Border warfare, Midwestern style

We take the shape, size and boundaries of the state of Iowa for granted today. That wasn’t always the case.

The Mississippi and Missouri rivers were established very early as the east and most of the west borders of the state. The northern boundary was set after a little discussion in Congress.

But Iowa’s southern border, the one shared with Missouri, had a more colorful birthing.

It was finally decided after years of squabbling between the state of Missouri and the territory (later the state) of Iowa, sometimes so heated that sheriffs and even militias of the two entities stood toe-to-toe, ready to duke it out in defense of their respective claims.

After the Sauk and Meskwaki, under war chief Black Hawk of the Sauks, were defeated by U.S. troops in the so-called Black Hawk War of 1832, the tribes sold their rights to their lands in portions of what is now eastern and southeastern Iowa.

Iowa became part of Wisconsin Territory.

White settlers immediately swarmed across the Mississippi River, and their growing number convinced Wisconsin Territory officials that drawing a true boundary between the Iowa district and Missouri was imperative.

But exactly where was the border between the state of Missouri, created by Congress in 1821, and Wisconsin Territory?

The nub of the problem, similar to that of other boundary disputes in American history, lay in the wording of a treaty, in this case between Indians and the United States.

* **DATA PROVIDED**:
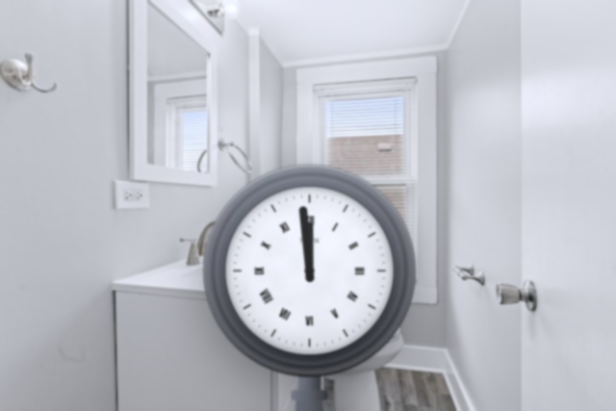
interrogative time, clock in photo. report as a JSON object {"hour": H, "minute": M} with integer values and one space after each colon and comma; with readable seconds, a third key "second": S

* **GIVEN INSTRUCTION**: Please reproduce word for word the stretch of the Iowa border text from "The Mississippi and" through "their respective claims.".

* **IN RESPONSE**:
The Mississippi and Missouri rivers were established very early as the east and most of the west borders of the state. The northern boundary was set after a little discussion in Congress.

But Iowa’s southern border, the one shared with Missouri, had a more colorful birthing.

It was finally decided after years of squabbling between the state of Missouri and the territory (later the state) of Iowa, sometimes so heated that sheriffs and even militias of the two entities stood toe-to-toe, ready to duke it out in defense of their respective claims.